# Can you cancel AOL and keep your AOL address for E-Mail and IM?



## jameso321 (Jun 26, 2002)

This is a simple question and after searching and searching, I can not find a good answer.

Since AOL changed how they do things and they are giving people free E-Mail services, I figured they would let you keep your aol E-Mail address if you cancelel their paid service.

My friend went and canceled his service and can no longer use www.aol.com for E-Mail now.

I dont know if he was supposed to ask them or what.

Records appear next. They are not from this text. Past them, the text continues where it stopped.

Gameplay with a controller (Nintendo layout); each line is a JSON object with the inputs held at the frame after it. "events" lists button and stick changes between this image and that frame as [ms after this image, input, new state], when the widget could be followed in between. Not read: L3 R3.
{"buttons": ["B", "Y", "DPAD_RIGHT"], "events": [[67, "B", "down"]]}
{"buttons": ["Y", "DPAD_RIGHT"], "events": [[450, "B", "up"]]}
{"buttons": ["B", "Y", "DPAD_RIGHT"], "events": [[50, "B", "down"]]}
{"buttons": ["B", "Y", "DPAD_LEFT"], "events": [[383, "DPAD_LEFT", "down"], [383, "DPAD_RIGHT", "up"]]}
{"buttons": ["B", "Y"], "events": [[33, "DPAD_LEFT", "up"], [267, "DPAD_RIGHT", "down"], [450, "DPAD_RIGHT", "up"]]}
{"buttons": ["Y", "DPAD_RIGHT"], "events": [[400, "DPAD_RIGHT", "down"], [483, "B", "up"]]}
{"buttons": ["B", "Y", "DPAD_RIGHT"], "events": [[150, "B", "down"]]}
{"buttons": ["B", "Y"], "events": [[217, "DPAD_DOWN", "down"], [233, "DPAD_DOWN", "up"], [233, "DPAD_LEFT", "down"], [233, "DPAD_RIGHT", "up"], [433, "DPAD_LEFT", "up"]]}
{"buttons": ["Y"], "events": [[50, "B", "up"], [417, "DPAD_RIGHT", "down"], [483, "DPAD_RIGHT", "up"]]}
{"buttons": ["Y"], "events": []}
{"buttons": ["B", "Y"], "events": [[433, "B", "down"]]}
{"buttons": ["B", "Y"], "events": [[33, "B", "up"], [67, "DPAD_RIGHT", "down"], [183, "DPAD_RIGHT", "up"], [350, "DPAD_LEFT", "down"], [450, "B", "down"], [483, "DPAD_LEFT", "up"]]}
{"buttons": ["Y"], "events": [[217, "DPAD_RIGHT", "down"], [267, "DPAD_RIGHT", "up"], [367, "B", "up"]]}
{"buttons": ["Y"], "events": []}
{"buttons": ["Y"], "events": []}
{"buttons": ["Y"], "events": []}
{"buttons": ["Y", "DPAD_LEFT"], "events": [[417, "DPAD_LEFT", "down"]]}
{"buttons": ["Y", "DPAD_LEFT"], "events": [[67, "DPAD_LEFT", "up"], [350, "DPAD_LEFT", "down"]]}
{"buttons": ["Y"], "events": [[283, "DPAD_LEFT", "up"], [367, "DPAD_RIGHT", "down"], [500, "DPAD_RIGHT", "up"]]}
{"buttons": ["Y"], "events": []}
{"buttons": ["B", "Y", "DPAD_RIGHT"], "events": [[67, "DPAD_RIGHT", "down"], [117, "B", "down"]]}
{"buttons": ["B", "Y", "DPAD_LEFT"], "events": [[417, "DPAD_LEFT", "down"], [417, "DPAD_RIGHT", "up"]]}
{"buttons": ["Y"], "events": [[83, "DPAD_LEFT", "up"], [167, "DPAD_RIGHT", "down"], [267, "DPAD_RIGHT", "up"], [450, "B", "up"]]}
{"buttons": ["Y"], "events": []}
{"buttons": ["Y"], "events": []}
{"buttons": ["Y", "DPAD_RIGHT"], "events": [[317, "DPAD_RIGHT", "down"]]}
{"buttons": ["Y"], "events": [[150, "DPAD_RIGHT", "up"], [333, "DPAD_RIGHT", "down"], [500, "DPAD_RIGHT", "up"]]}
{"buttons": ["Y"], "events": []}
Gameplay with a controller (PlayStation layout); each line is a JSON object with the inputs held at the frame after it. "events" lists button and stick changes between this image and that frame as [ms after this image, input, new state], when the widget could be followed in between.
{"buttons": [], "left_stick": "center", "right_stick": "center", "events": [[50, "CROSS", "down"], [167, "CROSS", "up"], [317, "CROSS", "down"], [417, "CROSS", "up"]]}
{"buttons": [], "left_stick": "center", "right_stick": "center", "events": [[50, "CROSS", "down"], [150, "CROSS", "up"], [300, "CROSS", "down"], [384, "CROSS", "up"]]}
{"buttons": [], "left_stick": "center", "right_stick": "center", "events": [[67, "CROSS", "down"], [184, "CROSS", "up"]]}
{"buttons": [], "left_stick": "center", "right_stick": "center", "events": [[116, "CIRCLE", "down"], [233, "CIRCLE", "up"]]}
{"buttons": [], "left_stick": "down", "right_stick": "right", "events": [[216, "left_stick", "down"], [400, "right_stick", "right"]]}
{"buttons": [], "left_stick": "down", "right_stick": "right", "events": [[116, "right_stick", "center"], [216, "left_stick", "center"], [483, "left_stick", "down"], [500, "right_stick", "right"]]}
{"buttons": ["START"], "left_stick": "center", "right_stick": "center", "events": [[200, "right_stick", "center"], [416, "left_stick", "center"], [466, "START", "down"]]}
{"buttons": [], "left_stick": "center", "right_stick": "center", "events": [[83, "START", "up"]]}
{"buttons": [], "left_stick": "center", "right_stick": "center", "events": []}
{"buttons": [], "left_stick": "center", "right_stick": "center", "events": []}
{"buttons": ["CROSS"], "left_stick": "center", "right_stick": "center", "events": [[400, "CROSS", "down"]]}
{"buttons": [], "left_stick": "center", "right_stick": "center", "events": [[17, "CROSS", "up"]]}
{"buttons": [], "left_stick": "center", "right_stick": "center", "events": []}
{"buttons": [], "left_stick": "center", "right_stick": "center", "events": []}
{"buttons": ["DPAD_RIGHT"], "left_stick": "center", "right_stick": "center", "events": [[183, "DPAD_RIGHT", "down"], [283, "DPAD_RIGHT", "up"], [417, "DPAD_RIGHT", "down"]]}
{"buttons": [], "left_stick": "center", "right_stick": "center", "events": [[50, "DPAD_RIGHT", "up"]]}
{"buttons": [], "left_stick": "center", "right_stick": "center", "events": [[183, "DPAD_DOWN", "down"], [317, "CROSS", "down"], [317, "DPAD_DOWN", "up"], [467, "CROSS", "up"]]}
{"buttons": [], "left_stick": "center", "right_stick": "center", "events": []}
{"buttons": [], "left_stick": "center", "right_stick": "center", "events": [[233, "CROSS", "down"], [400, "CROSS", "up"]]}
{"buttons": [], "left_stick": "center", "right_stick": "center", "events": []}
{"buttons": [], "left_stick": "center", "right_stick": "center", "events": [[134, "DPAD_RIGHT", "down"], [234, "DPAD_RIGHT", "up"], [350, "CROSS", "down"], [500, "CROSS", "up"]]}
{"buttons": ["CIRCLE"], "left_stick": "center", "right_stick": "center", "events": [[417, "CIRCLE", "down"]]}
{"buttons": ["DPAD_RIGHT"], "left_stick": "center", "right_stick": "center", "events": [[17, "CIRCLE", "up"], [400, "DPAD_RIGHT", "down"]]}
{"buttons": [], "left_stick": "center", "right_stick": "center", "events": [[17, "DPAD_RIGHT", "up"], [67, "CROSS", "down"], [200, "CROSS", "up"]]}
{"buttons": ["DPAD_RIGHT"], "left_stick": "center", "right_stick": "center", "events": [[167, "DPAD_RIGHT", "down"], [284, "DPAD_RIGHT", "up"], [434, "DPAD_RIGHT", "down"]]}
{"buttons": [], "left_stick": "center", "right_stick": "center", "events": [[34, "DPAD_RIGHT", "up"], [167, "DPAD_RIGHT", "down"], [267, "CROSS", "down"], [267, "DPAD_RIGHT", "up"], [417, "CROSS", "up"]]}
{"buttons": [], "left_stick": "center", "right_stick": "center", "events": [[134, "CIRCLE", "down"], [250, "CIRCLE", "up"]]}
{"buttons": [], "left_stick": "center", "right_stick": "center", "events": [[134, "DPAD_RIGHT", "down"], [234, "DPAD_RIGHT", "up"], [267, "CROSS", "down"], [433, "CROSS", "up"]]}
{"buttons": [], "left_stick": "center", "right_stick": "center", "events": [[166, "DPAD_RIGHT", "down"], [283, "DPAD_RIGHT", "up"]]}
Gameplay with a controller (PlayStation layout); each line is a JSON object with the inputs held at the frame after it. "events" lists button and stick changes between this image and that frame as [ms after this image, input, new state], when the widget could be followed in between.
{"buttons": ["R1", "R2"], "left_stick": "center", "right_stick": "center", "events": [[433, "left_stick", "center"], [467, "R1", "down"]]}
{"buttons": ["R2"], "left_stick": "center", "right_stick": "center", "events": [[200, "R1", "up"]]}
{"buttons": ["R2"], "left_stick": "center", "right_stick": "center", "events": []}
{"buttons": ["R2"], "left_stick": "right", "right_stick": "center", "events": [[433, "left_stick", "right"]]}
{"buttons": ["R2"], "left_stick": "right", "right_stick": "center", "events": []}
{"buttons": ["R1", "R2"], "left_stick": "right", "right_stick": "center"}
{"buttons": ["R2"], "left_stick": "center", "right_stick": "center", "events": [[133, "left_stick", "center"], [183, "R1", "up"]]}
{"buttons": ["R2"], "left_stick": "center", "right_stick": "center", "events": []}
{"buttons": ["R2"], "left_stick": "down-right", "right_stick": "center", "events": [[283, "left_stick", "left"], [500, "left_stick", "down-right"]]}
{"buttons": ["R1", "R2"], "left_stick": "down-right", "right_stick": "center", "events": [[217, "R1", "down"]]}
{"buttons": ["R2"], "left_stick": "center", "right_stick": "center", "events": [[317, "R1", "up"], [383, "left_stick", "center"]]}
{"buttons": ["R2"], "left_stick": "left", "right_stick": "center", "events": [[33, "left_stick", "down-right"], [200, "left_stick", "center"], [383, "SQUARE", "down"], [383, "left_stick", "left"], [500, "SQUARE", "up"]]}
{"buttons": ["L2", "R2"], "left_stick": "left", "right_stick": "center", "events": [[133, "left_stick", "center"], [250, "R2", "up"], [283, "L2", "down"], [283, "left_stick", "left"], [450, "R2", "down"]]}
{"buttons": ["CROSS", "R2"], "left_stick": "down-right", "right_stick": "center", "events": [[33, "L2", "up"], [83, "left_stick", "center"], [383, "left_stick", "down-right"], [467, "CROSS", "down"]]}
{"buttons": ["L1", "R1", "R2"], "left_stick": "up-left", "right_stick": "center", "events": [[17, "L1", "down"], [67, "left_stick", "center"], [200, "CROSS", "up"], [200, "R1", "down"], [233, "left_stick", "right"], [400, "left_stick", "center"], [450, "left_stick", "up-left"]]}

I do know he didnt ask me to talk to them which he should have, perhaps.

Thanks,

Jameso321


----------



## commanddotcom (Jun 1, 2007)

jameso321 said:


> This is a simple question and after searching and searching, I can not find a good answer.
> 
> Since AOL changed how they do things and they are giving people free E-Mail services, I figured they would let you keep your aol E-Mail address if you cancelel their paid service.
> 
> ...


Jameso321,

Check out http://free.aol.com. AOL currently offers two different services:

1. AOL Basic Dial-Up for $9.95 a month.
2. AOL Free (Using your own internet access of course.)

Have your friend call back AOL and explain that he did not mean to cancel his account, he simply wanted to switch to the free plan.

Better yet, he can even have AOL just reactivate his account.

Then, he could sign onto his AOL account through the AOL software and go to Keyword: "Change Plan" and click the Free button.

Hope this helps!


----------



## jameso321 (Jun 26, 2002)

Thanks very much for the response.


Jameso321


----------